NEW YORK -- U.S. municipal bonds fell sharply Friday, a day after Detroit filed for the largest municipal bankruptcy in history, adding to investors' woes in the $3.7 trillion market.
News of Detroit filing for creditor protections under municipal bankruptcy came late Thursday, setting the stage for a costly court battle with creditors and opening a new chapter in the long struggle to revive the city that was the cradle of the American auto industry.
Although expected for months, the news hit an already shaky market.
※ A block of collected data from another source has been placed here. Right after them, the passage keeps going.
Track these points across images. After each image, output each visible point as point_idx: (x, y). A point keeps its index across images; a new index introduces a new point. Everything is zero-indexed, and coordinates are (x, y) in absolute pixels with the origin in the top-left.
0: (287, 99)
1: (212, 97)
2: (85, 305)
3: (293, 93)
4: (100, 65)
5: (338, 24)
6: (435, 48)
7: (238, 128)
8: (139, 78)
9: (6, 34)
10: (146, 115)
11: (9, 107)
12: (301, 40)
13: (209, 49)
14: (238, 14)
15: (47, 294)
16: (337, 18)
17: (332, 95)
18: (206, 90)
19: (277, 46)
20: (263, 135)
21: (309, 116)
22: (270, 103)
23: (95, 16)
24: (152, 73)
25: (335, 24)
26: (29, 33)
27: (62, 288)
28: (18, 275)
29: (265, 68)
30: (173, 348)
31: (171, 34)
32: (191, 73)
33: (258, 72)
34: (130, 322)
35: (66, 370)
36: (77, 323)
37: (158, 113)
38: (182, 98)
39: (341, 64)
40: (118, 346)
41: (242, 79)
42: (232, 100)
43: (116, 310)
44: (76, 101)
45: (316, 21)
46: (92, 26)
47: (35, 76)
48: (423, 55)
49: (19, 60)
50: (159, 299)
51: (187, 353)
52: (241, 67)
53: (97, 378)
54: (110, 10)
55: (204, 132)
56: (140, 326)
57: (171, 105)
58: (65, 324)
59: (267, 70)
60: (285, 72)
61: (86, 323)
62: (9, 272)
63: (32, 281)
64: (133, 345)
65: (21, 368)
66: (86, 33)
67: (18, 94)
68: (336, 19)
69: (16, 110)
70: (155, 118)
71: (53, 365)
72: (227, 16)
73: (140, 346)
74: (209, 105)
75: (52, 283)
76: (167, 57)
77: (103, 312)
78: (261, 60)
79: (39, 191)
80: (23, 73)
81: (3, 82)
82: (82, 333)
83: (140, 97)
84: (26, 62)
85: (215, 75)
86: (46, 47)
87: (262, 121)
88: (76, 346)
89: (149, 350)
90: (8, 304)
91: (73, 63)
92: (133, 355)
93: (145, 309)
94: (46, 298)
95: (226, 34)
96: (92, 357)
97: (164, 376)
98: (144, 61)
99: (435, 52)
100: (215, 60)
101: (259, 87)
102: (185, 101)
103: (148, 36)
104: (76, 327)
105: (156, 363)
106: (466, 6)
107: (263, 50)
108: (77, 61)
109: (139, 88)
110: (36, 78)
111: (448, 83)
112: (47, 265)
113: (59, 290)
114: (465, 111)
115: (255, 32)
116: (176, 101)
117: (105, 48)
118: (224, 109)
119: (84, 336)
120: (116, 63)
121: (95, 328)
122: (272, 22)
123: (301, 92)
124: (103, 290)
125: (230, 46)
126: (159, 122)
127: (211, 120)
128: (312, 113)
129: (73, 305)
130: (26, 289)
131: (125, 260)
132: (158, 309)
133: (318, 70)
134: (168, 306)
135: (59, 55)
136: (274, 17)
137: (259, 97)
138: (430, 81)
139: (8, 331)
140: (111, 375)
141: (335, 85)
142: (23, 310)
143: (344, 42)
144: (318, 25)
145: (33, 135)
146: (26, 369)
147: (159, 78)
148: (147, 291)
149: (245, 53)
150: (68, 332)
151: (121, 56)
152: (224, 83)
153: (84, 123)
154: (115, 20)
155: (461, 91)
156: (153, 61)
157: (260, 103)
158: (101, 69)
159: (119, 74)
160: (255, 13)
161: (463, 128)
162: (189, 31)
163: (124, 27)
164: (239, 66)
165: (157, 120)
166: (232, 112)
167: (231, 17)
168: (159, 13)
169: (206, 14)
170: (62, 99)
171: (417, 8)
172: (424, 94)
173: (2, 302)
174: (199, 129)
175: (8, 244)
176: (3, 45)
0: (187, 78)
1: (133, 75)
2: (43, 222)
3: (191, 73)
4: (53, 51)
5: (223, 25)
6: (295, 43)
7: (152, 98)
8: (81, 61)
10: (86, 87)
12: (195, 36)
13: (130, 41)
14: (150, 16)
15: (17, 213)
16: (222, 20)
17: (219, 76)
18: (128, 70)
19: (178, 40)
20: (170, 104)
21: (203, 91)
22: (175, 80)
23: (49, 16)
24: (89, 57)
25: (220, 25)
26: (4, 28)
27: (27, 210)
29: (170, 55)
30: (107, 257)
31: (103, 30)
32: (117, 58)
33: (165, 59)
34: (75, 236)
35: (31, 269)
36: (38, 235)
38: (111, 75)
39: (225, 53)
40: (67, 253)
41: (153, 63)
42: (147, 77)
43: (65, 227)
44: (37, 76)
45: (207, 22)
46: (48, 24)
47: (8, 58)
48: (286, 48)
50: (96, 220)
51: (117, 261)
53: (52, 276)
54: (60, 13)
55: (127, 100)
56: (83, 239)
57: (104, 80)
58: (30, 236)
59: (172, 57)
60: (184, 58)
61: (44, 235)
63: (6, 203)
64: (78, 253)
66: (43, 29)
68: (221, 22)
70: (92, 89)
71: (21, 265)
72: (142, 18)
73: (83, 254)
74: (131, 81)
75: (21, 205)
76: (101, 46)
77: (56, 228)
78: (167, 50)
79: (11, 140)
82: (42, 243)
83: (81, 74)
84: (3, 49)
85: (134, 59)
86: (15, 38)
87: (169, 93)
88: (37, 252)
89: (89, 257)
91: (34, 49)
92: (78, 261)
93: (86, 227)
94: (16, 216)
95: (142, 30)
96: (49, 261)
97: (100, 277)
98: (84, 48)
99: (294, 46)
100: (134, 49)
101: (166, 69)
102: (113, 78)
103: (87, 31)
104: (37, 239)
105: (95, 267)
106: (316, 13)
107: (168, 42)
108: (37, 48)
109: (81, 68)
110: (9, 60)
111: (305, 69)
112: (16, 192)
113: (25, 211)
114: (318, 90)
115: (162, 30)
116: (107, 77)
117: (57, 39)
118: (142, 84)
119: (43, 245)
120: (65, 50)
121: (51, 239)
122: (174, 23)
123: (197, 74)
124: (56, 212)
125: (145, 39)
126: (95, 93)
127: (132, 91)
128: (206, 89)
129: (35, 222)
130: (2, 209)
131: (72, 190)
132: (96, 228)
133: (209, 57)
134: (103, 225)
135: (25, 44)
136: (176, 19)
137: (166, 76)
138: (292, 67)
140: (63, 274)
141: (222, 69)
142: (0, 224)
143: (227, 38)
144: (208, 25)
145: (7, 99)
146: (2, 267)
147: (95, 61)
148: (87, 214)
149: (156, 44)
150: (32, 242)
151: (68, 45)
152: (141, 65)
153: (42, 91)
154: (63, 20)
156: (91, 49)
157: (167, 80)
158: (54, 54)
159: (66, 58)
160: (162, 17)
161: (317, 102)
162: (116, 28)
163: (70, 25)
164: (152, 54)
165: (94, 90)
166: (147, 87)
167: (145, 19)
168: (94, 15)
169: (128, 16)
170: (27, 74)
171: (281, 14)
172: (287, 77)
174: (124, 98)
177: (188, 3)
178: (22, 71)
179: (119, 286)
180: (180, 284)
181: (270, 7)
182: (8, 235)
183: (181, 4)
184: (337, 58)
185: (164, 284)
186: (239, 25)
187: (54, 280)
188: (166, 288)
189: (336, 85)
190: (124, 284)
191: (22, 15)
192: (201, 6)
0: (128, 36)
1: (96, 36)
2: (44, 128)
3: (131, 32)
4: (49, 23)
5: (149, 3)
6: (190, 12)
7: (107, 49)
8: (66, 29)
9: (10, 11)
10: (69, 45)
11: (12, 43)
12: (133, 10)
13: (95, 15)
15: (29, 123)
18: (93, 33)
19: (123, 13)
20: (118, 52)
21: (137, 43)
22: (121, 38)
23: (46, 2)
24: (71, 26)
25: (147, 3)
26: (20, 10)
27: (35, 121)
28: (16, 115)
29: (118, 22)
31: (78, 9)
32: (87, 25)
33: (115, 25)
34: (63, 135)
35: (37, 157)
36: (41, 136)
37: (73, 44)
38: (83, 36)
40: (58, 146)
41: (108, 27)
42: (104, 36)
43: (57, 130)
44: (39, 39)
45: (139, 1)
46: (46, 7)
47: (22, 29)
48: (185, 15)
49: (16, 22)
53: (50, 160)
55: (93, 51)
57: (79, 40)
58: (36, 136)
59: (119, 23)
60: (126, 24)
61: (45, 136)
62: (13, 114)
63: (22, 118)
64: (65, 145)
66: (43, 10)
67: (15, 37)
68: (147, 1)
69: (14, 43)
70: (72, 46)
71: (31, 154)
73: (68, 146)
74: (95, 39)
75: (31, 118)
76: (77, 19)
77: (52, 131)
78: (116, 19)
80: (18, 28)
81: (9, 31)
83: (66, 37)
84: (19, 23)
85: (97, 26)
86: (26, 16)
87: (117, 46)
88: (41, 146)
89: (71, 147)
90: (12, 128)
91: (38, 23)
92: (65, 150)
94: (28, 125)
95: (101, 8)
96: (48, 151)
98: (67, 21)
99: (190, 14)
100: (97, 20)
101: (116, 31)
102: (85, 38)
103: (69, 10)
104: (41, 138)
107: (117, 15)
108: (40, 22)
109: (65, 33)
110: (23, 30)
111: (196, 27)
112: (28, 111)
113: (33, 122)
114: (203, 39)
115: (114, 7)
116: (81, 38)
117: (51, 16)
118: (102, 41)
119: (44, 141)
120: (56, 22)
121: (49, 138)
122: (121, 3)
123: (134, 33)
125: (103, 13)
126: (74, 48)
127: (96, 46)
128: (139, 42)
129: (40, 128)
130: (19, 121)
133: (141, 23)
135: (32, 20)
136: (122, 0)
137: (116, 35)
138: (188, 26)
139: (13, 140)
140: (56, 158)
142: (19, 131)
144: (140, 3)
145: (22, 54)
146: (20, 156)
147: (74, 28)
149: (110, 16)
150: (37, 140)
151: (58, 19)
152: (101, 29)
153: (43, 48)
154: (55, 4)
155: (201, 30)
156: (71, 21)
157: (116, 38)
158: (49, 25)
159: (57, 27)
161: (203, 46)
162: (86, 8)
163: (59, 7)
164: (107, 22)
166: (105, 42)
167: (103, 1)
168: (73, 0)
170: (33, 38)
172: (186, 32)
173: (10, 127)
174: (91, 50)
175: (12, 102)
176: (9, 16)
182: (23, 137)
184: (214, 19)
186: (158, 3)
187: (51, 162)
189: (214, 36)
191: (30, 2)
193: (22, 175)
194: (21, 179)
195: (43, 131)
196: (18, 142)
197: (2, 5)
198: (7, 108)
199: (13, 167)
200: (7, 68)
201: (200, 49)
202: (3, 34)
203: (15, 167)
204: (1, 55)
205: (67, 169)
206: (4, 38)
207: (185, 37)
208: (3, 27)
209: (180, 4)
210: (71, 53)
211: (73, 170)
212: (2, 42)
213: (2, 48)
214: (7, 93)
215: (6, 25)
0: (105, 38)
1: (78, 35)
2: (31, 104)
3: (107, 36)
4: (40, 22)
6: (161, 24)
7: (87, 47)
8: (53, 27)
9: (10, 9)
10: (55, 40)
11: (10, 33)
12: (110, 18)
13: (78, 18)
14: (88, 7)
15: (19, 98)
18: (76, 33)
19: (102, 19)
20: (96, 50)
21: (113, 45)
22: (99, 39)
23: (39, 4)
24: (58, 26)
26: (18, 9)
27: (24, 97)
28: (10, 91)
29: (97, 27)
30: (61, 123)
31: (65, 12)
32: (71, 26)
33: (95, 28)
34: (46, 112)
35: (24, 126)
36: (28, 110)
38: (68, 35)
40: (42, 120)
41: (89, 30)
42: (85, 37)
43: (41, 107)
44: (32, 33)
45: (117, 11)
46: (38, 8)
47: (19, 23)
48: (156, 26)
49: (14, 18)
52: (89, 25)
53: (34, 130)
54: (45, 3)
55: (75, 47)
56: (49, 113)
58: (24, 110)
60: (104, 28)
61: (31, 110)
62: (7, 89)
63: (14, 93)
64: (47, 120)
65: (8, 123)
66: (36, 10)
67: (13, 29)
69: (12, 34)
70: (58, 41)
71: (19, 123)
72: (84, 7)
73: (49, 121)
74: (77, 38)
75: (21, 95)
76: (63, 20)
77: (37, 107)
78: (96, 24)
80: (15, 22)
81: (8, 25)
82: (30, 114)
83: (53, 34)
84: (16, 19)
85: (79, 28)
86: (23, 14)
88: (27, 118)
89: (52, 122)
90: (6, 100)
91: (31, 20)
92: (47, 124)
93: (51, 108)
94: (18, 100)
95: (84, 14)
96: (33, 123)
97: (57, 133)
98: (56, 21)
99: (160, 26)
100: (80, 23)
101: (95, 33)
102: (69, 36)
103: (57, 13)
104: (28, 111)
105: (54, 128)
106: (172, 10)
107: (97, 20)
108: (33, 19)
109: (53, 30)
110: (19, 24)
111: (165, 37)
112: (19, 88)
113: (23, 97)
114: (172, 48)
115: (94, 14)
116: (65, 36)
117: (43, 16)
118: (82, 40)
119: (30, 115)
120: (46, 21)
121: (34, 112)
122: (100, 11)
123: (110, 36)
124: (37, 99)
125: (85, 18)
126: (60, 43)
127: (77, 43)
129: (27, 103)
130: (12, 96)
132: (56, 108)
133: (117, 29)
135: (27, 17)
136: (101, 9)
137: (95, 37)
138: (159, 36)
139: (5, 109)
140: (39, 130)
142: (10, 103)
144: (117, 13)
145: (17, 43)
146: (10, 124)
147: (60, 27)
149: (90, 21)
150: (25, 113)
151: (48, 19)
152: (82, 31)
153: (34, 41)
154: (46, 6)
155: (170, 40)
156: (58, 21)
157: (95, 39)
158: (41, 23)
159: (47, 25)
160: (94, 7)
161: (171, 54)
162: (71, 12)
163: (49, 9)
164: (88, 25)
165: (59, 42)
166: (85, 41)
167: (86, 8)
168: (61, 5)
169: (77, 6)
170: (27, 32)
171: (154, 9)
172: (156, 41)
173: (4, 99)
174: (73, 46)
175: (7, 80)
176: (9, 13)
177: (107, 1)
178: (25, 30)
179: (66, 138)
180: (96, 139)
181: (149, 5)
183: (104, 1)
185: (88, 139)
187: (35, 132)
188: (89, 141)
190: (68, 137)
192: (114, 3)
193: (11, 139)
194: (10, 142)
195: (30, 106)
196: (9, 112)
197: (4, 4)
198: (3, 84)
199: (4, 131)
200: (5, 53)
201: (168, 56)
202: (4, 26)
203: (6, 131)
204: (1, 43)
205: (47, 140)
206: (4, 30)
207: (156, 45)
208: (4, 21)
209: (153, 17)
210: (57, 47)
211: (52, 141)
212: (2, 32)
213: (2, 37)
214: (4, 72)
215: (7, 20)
Flows into municipal bond funds have been steadily negative for most of the last five months and recorded the biggest weekly outflows ever in June.
On Wednesday, Moody's Investors Service slashed its credit rating for Chicago, the third-largest U.S. city, by three notches to A3, citing concerns about growing pension liabilities, a problem faced by thousands of municipalities across the country.
"Detroit is bleeding through into the general market right now," said Domenic Vonella, an analyst at Municipal Market Data, a unit of Thomson Reuters. "This is the icing on the cake."
Yields on longer-dated triple-A maturities ranging from 2037 to 2043 rose by 5 to 9 basis points, according to a preliminary read on the MMD triple-A scale.
Vonella said that usual summer reinvestment flows into the muni market had been largely absent due to uncertainty on how and when the Federal Reserve would start reining in its bond-buying program that it introduced after the financial crisis.
The rise was the steepest since June 24 when the U.S. Federal Reserve rattled markets with plans to scale back its bond buying program, pushing yields on both the 10- and the 30-year maturities up as much as 17 basis points in a single session. Prices move inversely to yields.
Detroit's pension bonds maturing it 2025 were trading at 41 cents on the dollar Friday, compared to 65 cents at the start of the year. The pensions bonds defaulted on June 14.
The municipal bond market, which provides funds for everything from sewage treatment facilities to airport developments, is a favorite with retail investors seeking to take advantage of its tax free status. The recent action is unusual because the market generally moves at a glacial pace compared to the lightening quick stock market.
The move was also at odds with the U.S. Treasury market where municipals usually take their cue. U.S. Treasuries prices rose on Friday as the Federal Reserve bought 10-year notes as part of its ongoing purchase program.